At least that has been the case… but it seems to be changing. Many of us modern people sense that there is more to reality and more to our brains than discrete bits of matter.
Looking at our world from an isolated, biological machine’s perspective, without any sense of union with it, has lead us to unprecedented incidence of depression and to the brink of social and ecological disaster.
Doctor J. R. Kriel puts it succinctly:
“If we consider consciousness and mind to be ‘nothing but’ the random firing of neurons in the brain, it will profoundly affect the way in which we treat people, animals and the environment, and the value we place on the cultural products of our and other societies.
Our view of mind determines what and how we teach in our schools, legislate in our parliaments, manage our environment and create or destroy our future. It is therefore vital that we have to overcome the fundamental untruth of positivism that only the physico-chemical is real, and confront the epidemic delusion that only numerical and measurable reality has validity. These views inevitably lead to a devaluation of the human self.
Michael Polanyi, the chemist who later became a philosopher, was convinced of the link between our view of science and the way we live. He believed that the inadequate view of science, and the nature of reality that dominates the modern western consciousness, underlies the social disasters that have affected Western Europe. This inadequate understanding has serious social consequences.”

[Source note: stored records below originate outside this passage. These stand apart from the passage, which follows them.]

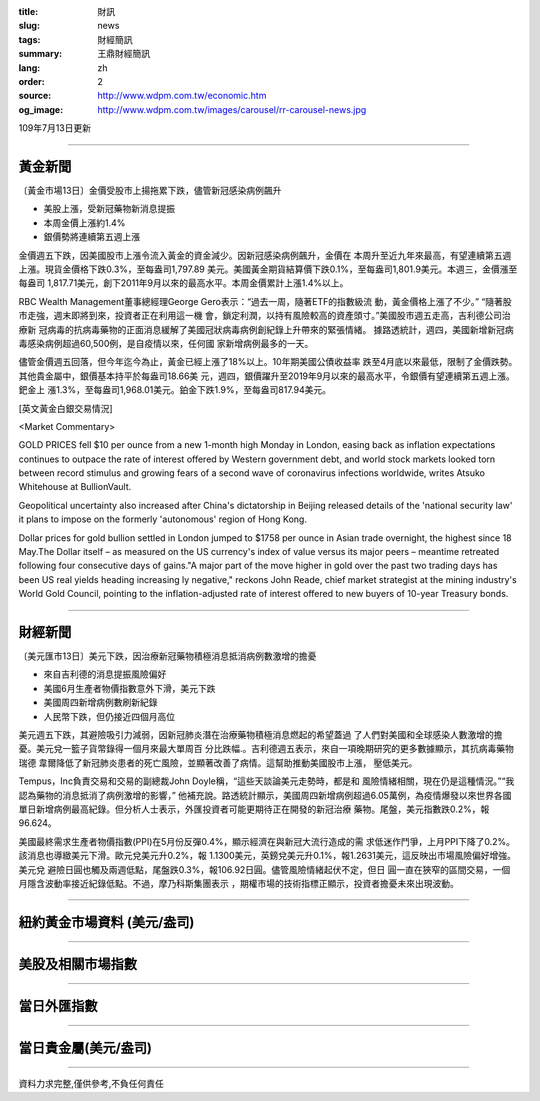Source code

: :title: 財訊
:slug: news
:tags: 財經簡訊
:summary: 王鼎財經簡訊
:lang: zh
:order: 2
:source: http://www.wdpm.com.tw/economic.htm
:og_image: http://www.wdpm.com.tw/images/carousel/rr-carousel-news.jpg

109年7月13日更新

----

黃金新聞
++++++++

〔黃金市場13日〕金價受股市上揚拖累下跌，儘管新冠感染病例飆升

* 美股上漲，受新冠藥物新消息提振
* 本周金價上漲約1.4%
* 銀價勢將連續第五週上漲

金價週五下跌，因美國股市上漲令流入黃金的資金減少。因新冠感染病例飆升，金價在
本周升至近九年來最高，有望連續第五週上漲。現貨金價格下跌0.3%，至每盎司1,797.89
美元。美國黃金期貨結算價下跌0.1%，至每盎司1,801.9美元。本週三，金價漲至每盎司
1,817.71美元，創下2011年9月以來的最高水平。本周金價累計上漲1.4%以上。

RBC Wealth Management董事總經理George Gero表示：“過去一周，隨著ETF的指數級流
動，黃金價格上漲了不少。” “隨著股市走強，週末即將到來，投資者正在利用這一機
會，鎖定利潤，以持有風險較高的資產頭寸。”美國股市週五走高，吉利德公司治療新
冠病毒的抗病毒藥物的正面消息緩解了美國冠狀病毒病例創紀錄上升帶來的緊張情緒。
據路透統計，週四，美國新增新冠病毒感染病例超過60,500例，是自疫情以來，任何國
家新增病例最多的一天。

儘管金價週五回落，但今年迄今為止，黃金已經上漲了18%以上。10年期美國公債收益率
跌至4月底以來最低，限制了金價跌勢。其他貴金屬中，銀價基本持平於每盎司18.66美
元，週四，銀價躍升至2019年9月以來的最高水平，令銀價有望連續第五週上漲。鈀金上
漲1.3%，至每盎司1,968.01美元。鉑金下跌1.9%，至每盎司817.94美元。


[英文黃金白銀交易情況]

<Market Commentary>

GOLD PRICES fell $10 per ounce from a new 1-month high Monday in London, easing
back as inflation expectations continues to outpace the rate of interest offered
by Western government debt, and world stock markets looked torn between record
stimulus and growing fears of a second wave of coronavirus infections worldwide,
writes Atsuko Whitehouse at BullionVault.
 
Geopolitical uncertainty also increased after China's dictatorship in Beijing 
released details of the 'national security law' it plans to impose on the 
formerly 'autonomous' region of Hong Kong.
 
Dollar prices for gold bullion settled in London jumped to $1758 per ounce in 
Asian trade overnight, the highest since 18 May.The Dollar itself – as measured
on the US currency's index of value versus its major peers – meantime retreated
following four consecutive days of gains."A major part of the move higher in 
gold over the past two trading days has been US real yields heading increasing
ly negative," reckons John Reade, chief market strategist at the mining 
industry's World Gold Council, pointing to the inflation-adjusted rate of 
interest offered to new buyers of 10-year Treasury bonds.

----

財經新聞
++++++++

〔美元匯市13日〕美元下跌，因治療新冠藥物積極消息抵消病例數激增的擔憂

* 來自吉利德的消息提振風險偏好
* 美國6月生產者物價指數意外下滑，美元下跌
* 美國周四新增病例數刷新紀錄
* 人民幣下跌，但仍接近四個月高位

美元週五下跌，其避險吸引力減弱，因新冠肺炎潛在治療藥物積極消息燃起的希望蓋過
了人們對美國和全球感染人數激增的擔憂。美元兌一籃子貨幣錄得一個月來最大單周百
分比跌幅.。吉利德週五表示，來自一項晚期研究的更多數據顯示，其抗病毒藥物瑞德
韋爾降低了新冠肺炎患者的死亡風險，並顯著改善了病情。這幫助推動美國股市上漲，
壓低美元。

Tempus，Inc負責交易和交易的副總裁John Doyle稱，“這些天談論美元走勢時，都是和
風險情緒相關，現在仍是這種情況。”“我認為藥物的消息抵消了病例激增的影響，”
他補充說。路透統計顯示，美國周四新增病例超過6.05萬例，為疫情爆發以來世界各國
單日新增病例最高紀錄。但分析人士表示，外匯投資者可能更期待正在開發的新冠治療
藥物。尾盤，美元指數跌0.2%，報96.624。
    
美國最終需求生產者物價指數(PPI)在5月份反彈0.4%，顯示經濟在與新冠大流行造成的需
求低迷作鬥爭，上月PPI下降了0.2%。該消息也導緻美元下滑。歐元兌美元升0.2%，報
1.1300美元，英鎊兌美元升0.1%，報1.2631美元，這反映出市場風險偏好增強。美元兌
避險日圓也觸及兩週低點，尾盤跌0.3%，報106.92日圓。儘管風險情緒起伏不定，但日
圓一直在狹窄的區間交易，一個月隱含波動率接近紀錄低點。不過，摩乃科斯集團表示
，期權市場的技術指標正顯示，投資者擔憂未來出現波動。


----

紐約黃金市場資料 (美元/盎司)
++++++++++++++++++++++++++++

.. raw:: html

  <A HREF="http://www.kitco.com/connecting.html">
  <IMG SRC="http://www.kitconet.com/images/quotes_4b2.gif" BORDER="0" ALT="[Most Recent Quotes from www.kitco.com]">
  </A>

----

美股及相關市場指數
++++++++++++++++++

.. raw:: html

  <!-- TradingView Widget BEGIN -->
  <div class="tradingview-widget-container">
    <div class="tradingview-widget-container__widget"></div>
    <div class="tradingview-widget-copyright"><a href="https://tw.tradingview.com/markets/indices/" rel="noopener" target="_blank"><span class="blue-text">指數行情</span></a>由TradingView提供</div>
    <script type="text/javascript" src="https://s3.tradingview.com/external-embedding/embed-widget-market-quotes.js" async>
    {
    "title": "指數",
    "width": 770,
    "height": 450,
    "locale": "zh_TW",
    "symbolsGroups": [
      {
        "name": "美國和加拿大",
        "symbols": [
          {
            "name": "FOREXCOM:SPXUSD",
            "displayName": "標準普爾500"
          },
          {
            "name": "FOREXCOM:NSXUSD",
            "displayName": "納斯達克100指數"
          },
          {
            "name": "CME_MINI:ES1!",
            "displayName": "E-迷你 標普指數期貨"
          },
          {
            "name": "INDEX:DXY",
            "displayName": "美元指數"
          },
          {
            "name": "FOREXCOM:DJI",
            "displayName": "道瓊斯 30"
          }
        ]
      },
      {
        "name": "歐洲",
        "symbols": [
          {
            "name": "INDEX:SX5E",
            "displayName": "歐元藍籌50"
          },
          {
            "name": "FOREXCOM:UKXGBP",
            "displayName": "富時100"
          },
          {
            "name": "INDEX:DEU30",
            "displayName": "德國DAX指數"
          },
          {
            "name": "INDEX:CAC40",
            "displayName": "法國 CAC 40 指數"
          },
          {
            "name": "INDEX:SMI"
          }
        ]
      },
      {
        "name": "亞太",
        "symbols": [
          {
            "name": "INDEX:NKY",
            "displayName": "日經225"
          },
          {
            "name": "INDEX:HSI",
            "displayName": "恆生"
          },
          {
            "name": "BSE:SENSEX",
            "displayName": "印度孟買指數"
          },
          {
            "name": "BSE:BSE500"
          },
          {
            "name": "INDEX:KSIC",
            "displayName": "韓國Kospi綜合指數"
          }
        ]
      }
    ],
    "colorTheme": "light"
  }
    </script>
  </div>
  <!-- TradingView Widget END -->

----

當日外匯指數
++++++++++++

.. raw:: html

  <!-- TradingView Widget BEGIN -->
  <div class="tradingview-widget-container">
    <div class="tradingview-widget-container__widget"></div>
    <div class="tradingview-widget-copyright"><a href="https://tw.tradingview.com/markets/currencies/forex-cross-rates/" rel="noopener" target="_blank"><span class="blue-text">外匯匯率</span></a>由TradingView提供</div>
    <script type="text/javascript" src="https://s3.tradingview.com/external-embedding/embed-widget-forex-cross-rates.js" async>
    {
    "width": "100%",
    "height": "100%",
    "currencies": [
      "EUR",
      "USD",
      "JPY",
      "GBP",
      "CNY",
      "TWD"
    ],
    "isTransparent": false,
    "colorTheme": "light",
    "locale": "zh_TW"
  }
    </script>
  </div>
  <!-- TradingView Widget END -->

----

當日貴金屬(美元/盎司)
+++++++++++++++++++++

.. raw:: html 

  <A HREF="http://www.kitco.com/connecting.html">
  <IMG SRC="http://www.kitconet.com/images/quotes_7a.gif" BORDER="0" ALT="[Most Recent Quotes from www.kitco.com]">
  </A>

----

資料力求完整,僅供參考,不負任何責任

Let go of western indoctrination
Letting go of cultural norms is difficult. Intellectuals tell us that mind is matter and material reality is all there is to it. We’re taught the supremacy of rational and logical thought. Our education system and our expansionist culture tell us it is weak and lazy to be day-dreaming and forever seeking beauty and love – such foolish minds don’t amount to much in this world.
But more of us better awaken to the spiritual mind. For if the intellectual elites and the materialist achievers continue thinking up ways forward, we will run ever-faster down a road of individual depression and collective destruction.
Let us be guided by the spiritual dimension to our selves, a consciousness that is more than biology. Revel in the awe of an interconnected energy, somehow more than the sum of its physical parts.
Let go, think less, know less… and in so doing know more.